Would you repeat the entries below word for word and omit the pictures?

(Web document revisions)
——————————

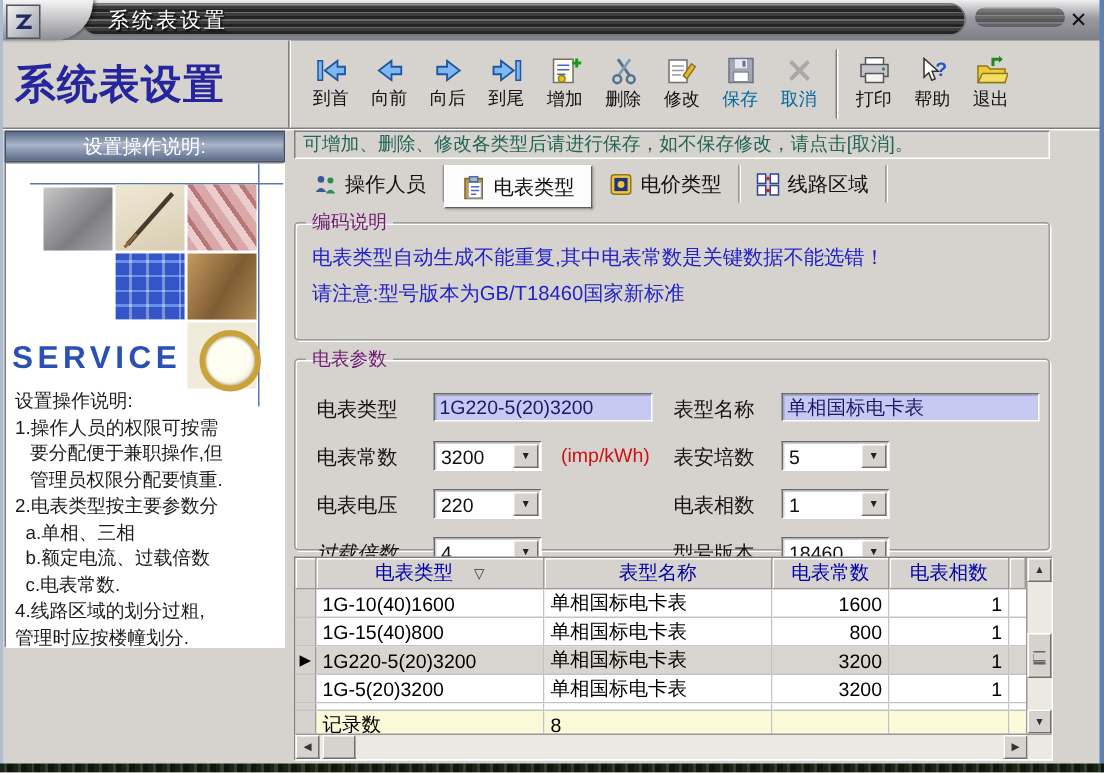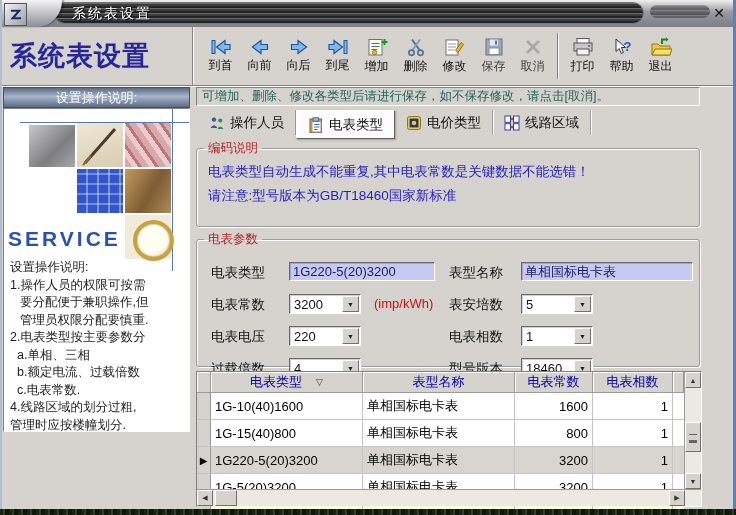--- a/index.html
+++ b/index.html
@@ -21,7 +21,7 @@
   .tb-buttons{display:flex;align-items:center;padding-left:8px;}
   .tb-btn{width:39px;height:52px;display:flex;flex-direction:column;align-items:center;justify-content:center;gap:1px;cursor:default;}
   .tb-btn .lbl{font-size:12px;color:#111;white-space:nowrap;}
-  .tb-btn.disabled .lbl{color:#404040;}
+  .tb-btn.disabled .lbl{color:#0369a1;}
   .tb-sep{width:1px;height:46px;background:#808080;box-shadow:1px 0 0 #fff;margin:0 5px;}
   
   .sidebar{position:absolute;left:2px;top:85px;width:190px;height:352px;}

——————————

● **Solution to the exercise**:
--- a/index.html
+++ b/index.html
@@ -21,7 +21,7 @@
   .tb-buttons{display:flex;align-items:center;padding-left:8px;}
   .tb-btn{width:39px;height:52px;display:flex;flex-direction:column;align-items:center;justify-content:center;gap:1px;cursor:default;}
   .tb-btn .lbl{font-size:12px;color:#111;white-space:nowrap;}
-  .tb-btn.disabled .lbl{color:#404040;}
+  .tb-btn.disabled .lbl{color:#0369a1;}
   .tb-sep{width:1px;height:46px;background:#808080;box-shadow:1px 0 0 #fff;margin:0 5px;}
   
   .sidebar{position:absolute;left:2px;top:85px;width:190px;height:352px;}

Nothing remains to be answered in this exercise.